Sube por las escaleras para no molestar a los vecinos. Y por otra razón. Introduce sigilosamente la llave en la cerradura. Ojalá se haya terminado ya la pantomima de la cena. Ojalá se encuentre con el silencio de una casa dormida. Bien. Ni siquiera enciende el recibidor. Camina despacio. Cruza aliviada el espacioso salón… ¿¡Papá!? Qué susto me has dado… Entonces sí que se enciende una luz. Pero de fondo y velada por una pantalla de diseño. Sentado en su butaca de piel. Te estaba esperando. La insultante autoridad de siempre. ¿Dónde te crees que vas con esos andrajos? ¿No te doy suficiente dinero para ropa? Sí papá. Ignoro con qué clase de gentuza sales por la noche, pero esto se ha terminado, ¿me has entendido? Sí papá. Antes de subir a tu cuarto, me vas a decir de una vez qué piensas hacer con tu vida. No lo sé, papá. Se le acelera la esperanza… En realidad, me han admitido a una prueba de tres meses este verano en una casa de acogida de toxicómanos en el suburbio norte de Liverpool, una casa de las Misioneras de la Caridad… ¿Las misioneras de qué? Las hermanas de Madre Teresa de Calcuta. Ellas… entregan su vida a las causas más desesperadas. Recogen los desperdicios de la sociedad: personas leprosas, con sida, madres solteras en la miseria, y les dan un hogar, las cuidan y las aman, es maravilloso, papá…
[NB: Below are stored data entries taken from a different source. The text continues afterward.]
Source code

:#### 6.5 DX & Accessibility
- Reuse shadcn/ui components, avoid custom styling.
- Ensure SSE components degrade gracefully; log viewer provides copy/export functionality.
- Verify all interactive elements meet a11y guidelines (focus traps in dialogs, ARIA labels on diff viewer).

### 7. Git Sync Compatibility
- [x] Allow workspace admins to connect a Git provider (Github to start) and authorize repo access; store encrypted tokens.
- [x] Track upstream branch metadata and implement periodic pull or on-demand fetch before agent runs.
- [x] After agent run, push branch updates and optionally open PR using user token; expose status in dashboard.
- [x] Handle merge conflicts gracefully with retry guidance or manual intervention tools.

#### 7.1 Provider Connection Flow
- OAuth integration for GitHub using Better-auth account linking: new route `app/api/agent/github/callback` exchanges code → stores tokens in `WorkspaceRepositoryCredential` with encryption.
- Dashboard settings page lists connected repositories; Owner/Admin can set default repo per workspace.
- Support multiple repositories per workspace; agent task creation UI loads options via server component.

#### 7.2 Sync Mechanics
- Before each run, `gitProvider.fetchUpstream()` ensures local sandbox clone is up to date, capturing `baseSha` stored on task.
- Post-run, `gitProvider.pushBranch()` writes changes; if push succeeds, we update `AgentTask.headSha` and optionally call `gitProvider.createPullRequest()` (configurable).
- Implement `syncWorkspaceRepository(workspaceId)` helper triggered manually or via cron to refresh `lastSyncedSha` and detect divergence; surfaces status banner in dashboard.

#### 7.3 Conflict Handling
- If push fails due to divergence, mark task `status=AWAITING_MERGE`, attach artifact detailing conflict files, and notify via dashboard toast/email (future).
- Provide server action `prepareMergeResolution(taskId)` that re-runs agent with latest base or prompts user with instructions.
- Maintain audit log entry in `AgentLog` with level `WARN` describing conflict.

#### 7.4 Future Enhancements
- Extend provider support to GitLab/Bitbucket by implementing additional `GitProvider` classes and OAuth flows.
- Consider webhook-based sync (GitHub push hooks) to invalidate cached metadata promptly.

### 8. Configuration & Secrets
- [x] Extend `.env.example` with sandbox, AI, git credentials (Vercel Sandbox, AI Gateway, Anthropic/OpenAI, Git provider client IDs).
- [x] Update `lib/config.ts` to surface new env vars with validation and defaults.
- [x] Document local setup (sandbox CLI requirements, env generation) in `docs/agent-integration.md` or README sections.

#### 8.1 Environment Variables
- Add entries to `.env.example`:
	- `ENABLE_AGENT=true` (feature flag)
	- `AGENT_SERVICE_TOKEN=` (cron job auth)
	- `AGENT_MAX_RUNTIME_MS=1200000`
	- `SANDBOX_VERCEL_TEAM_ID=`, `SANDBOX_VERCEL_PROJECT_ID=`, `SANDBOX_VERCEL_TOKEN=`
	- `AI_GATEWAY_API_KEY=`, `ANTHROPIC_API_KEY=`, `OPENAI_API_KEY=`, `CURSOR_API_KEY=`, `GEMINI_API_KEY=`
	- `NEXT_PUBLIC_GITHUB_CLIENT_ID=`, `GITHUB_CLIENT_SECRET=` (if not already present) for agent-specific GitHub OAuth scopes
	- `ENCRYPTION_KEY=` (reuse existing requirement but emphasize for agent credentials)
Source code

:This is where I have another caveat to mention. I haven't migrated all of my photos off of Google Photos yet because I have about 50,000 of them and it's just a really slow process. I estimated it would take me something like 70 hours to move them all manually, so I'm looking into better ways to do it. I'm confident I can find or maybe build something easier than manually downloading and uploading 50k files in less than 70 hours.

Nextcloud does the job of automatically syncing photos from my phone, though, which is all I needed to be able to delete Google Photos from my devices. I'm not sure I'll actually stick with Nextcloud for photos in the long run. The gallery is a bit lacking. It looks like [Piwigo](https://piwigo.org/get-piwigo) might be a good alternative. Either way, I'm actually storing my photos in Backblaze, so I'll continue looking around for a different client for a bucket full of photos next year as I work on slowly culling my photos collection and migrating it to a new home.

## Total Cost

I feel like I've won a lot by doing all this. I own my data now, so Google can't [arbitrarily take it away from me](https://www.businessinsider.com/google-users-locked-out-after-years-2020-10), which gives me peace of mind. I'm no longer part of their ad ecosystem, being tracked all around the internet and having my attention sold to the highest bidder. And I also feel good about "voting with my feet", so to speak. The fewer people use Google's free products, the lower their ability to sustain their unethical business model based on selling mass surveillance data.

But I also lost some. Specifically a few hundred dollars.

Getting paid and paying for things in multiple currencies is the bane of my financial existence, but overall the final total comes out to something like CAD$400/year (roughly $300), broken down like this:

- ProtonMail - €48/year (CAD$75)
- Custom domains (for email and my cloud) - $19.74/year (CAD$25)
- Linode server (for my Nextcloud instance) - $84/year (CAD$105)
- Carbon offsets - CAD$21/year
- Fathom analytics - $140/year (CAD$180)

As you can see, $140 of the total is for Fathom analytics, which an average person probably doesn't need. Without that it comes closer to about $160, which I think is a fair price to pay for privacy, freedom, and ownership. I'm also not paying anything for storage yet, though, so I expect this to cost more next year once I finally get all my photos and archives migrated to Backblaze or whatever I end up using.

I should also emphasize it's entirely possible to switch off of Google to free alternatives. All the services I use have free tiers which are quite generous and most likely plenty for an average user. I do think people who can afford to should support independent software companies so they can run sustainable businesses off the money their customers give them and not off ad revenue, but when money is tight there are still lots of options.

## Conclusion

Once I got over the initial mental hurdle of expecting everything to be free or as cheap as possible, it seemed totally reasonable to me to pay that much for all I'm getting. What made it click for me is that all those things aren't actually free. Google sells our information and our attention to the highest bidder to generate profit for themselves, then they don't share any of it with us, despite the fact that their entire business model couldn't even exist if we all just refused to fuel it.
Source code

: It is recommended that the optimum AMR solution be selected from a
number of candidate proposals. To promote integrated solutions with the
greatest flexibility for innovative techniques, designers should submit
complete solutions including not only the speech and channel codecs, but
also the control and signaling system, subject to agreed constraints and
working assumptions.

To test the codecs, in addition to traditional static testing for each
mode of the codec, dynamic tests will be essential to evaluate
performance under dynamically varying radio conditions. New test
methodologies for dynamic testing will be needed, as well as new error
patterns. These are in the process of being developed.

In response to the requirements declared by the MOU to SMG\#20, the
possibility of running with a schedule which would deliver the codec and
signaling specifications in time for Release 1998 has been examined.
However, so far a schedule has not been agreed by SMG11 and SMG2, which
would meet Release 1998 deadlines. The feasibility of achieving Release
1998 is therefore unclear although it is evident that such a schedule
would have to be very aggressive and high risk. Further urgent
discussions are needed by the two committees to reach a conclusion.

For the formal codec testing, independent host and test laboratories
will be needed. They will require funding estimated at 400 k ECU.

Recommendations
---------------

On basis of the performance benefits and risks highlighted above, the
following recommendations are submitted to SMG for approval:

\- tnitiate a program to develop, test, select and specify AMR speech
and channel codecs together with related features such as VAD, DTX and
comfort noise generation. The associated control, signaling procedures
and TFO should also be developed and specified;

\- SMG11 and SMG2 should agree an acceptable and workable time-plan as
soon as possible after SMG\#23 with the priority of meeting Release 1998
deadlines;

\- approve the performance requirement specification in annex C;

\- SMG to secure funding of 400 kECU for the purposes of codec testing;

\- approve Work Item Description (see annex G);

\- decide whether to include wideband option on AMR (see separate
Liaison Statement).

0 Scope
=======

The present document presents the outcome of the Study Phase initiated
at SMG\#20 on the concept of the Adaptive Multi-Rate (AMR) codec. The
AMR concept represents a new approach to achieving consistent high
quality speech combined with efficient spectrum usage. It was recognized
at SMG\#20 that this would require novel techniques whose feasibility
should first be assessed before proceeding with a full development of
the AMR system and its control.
-No volverás a reunirte nunca jamás con esa gentuza. No puedo soportar que seas tan ingenua. Pareces tonta. Esos indeseables de los que me hablas tienen lo que se merecen. Que se busquen la vida. Se acabaron para siempre tus aventuras, tus ilusiones, tus sueños… A ver si maduras, Violeta. Ya sabes que puedo ser implacable cuando me llevas la contraria. Es mi última palabra. Mañana me acompañarás al Club de Polo. Falta completar la lista de invitados para tu puesta de largo. El lunes iremos a Esade. He solicitado tu admisión para el curso que viene. No tendrás problema: el director me debe muchos favores. Y este verano organizaremos juntos una estancia lingüística en Estados Unidos. Luis Alberto me ha hablado de una selecta universidad de la Costa Este, a las afueras de Boston: se llama Wellesley College. Lamento decir que tu madre se sentiría profundamente decepcionada si pudiese comprobar con sus propios ojos la gitana irresponsable en que se ha convertido su hija.

Es muy doloroso sentirse tan humillada. Llorar aniquilada bajo la ducha.